Exercise brief: What you produce should match the records below precisely, except that images are removed.

Data items:
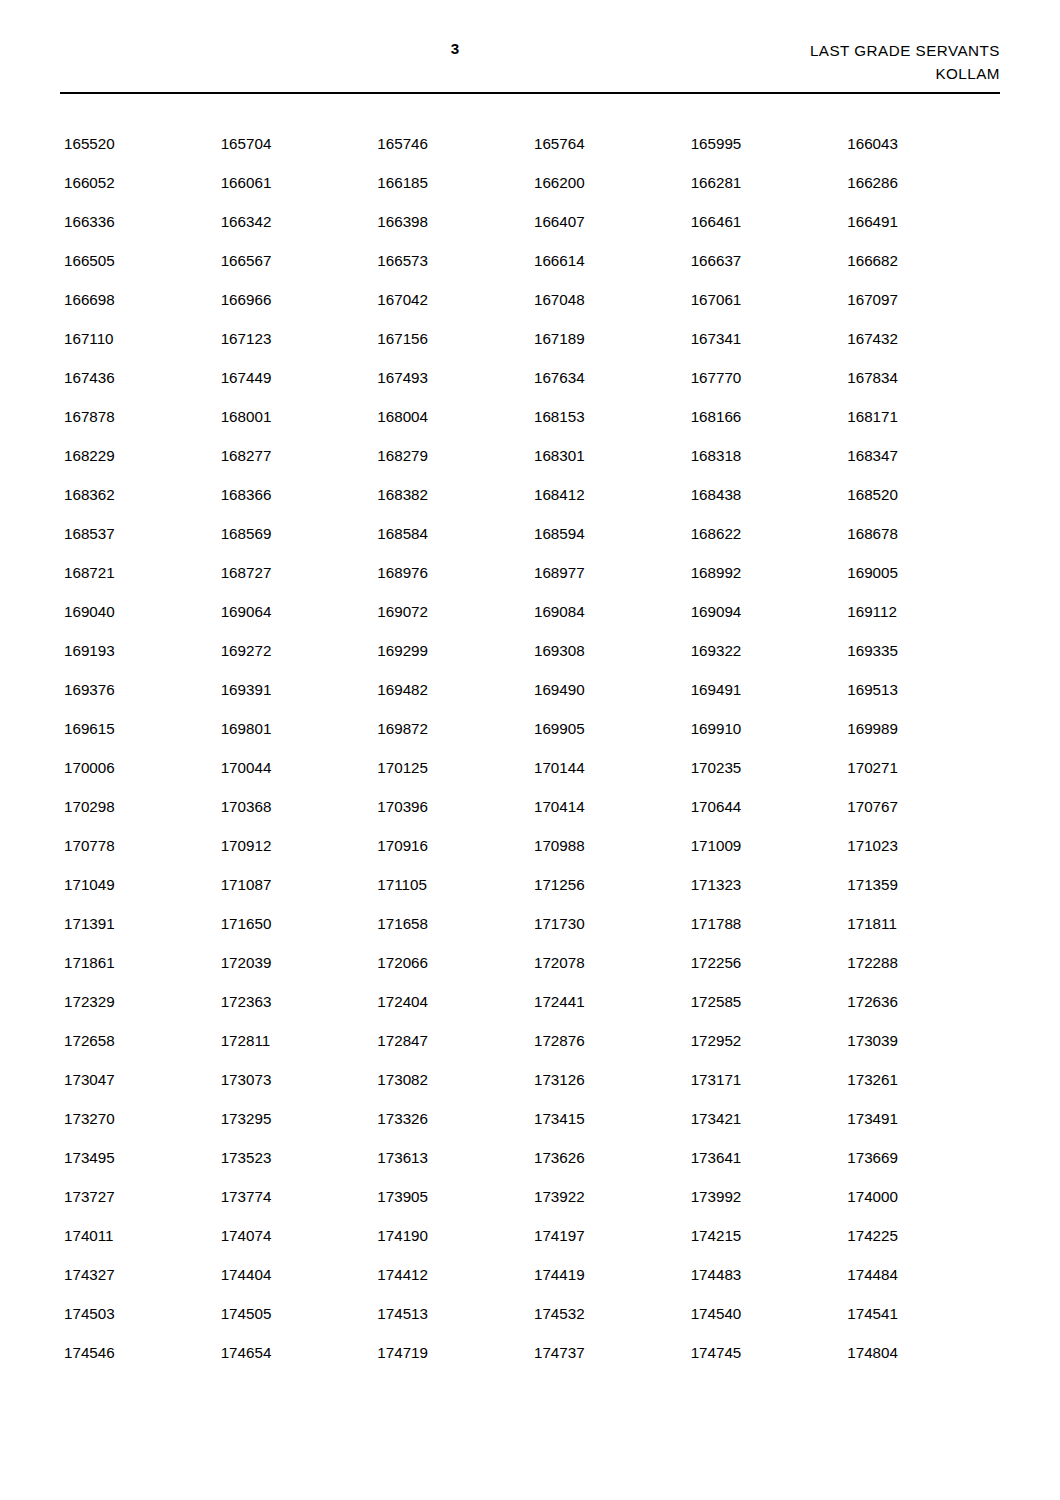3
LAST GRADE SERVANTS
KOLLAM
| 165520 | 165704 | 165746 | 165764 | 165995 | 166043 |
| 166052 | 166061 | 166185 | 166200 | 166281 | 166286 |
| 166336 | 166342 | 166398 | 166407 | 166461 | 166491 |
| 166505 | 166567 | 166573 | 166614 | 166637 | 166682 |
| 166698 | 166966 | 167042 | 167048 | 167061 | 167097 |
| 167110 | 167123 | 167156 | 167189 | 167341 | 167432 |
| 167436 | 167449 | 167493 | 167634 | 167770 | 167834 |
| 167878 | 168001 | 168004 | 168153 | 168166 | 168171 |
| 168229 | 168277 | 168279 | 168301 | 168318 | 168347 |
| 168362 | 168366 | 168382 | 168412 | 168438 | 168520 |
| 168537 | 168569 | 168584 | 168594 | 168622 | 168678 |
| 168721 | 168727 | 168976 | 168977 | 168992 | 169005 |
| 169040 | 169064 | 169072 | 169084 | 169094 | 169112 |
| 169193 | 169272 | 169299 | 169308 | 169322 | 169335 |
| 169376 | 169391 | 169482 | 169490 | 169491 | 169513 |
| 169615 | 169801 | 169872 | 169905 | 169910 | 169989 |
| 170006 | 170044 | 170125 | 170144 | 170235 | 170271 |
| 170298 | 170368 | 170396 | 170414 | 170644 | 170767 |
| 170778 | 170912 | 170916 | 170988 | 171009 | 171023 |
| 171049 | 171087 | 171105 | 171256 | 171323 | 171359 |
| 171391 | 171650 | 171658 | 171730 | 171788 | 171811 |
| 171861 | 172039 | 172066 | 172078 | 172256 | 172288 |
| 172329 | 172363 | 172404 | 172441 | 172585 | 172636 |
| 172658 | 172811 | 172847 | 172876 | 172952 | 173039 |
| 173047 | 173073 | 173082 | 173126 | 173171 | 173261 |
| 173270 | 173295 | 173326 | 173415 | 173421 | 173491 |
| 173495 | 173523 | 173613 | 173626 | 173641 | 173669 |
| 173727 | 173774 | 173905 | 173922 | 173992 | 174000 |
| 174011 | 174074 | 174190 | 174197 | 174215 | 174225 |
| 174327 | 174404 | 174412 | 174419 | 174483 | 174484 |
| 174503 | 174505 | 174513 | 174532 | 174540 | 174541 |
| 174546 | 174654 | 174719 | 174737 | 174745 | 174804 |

Exercise response:
3
LAST GRADE SERVANTS
KOLLAM
| 165520 | 165704 | 165746 | 165764 | 165995 | 166043 |
| 166052 | 166061 | 166185 | 166200 | 166281 | 166286 |
| 166336 | 166342 | 166398 | 166407 | 166461 | 166491 |
| 166505 | 166567 | 166573 | 166614 | 166637 | 166682 |
| 166698 | 166966 | 167042 | 167048 | 167061 | 167097 |
| 167110 | 167123 | 167156 | 167189 | 167341 | 167432 |
| 167436 | 167449 | 167493 | 167634 | 167770 | 167834 |
| 167878 | 168001 | 168004 | 168153 | 168166 | 168171 |
| 168229 | 168277 | 168279 | 168301 | 168318 | 168347 |
| 168362 | 168366 | 168382 | 168412 | 168438 | 168520 |
| 168537 | 168569 | 168584 | 168594 | 168622 | 168678 |
| 168721 | 168727 | 168976 | 168977 | 168992 | 169005 |
| 169040 | 169064 | 169072 | 169084 | 169094 | 169112 |
| 169193 | 169272 | 169299 | 169308 | 169322 | 169335 |
| 169376 | 169391 | 169482 | 169490 | 169491 | 169513 |
| 169615 | 169801 | 169872 | 169905 | 169910 | 169989 |
| 170006 | 170044 | 170125 | 170144 | 170235 | 170271 |
| 170298 | 170368 | 170396 | 170414 | 170644 | 170767 |
| 170778 | 170912 | 170916 | 170988 | 171009 | 171023 |
| 171049 | 171087 | 171105 | 171256 | 171323 | 171359 |
| 171391 | 171650 | 171658 | 171730 | 171788 | 171811 |
| 171861 | 172039 | 172066 | 172078 | 172256 | 172288 |
| 172329 | 172363 | 172404 | 172441 | 172585 | 172636 |
| 172658 | 172811 | 172847 | 172876 | 172952 | 173039 |
| 173047 | 173073 | 173082 | 173126 | 173171 | 173261 |
| 173270 | 173295 | 173326 | 173415 | 173421 | 173491 |
| 173495 | 173523 | 173613 | 173626 | 173641 | 173669 |
| 173727 | 173774 | 173905 | 173922 | 173992 | 174000 |
| 174011 | 174074 | 174190 | 174197 | 174215 | 174225 |
| 174327 | 174404 | 174412 | 174419 | 174483 | 174484 |
| 174503 | 174505 | 174513 | 174532 | 174540 | 174541 |
| 174546 | 174654 | 174719 | 174737 | 174745 | 174804 |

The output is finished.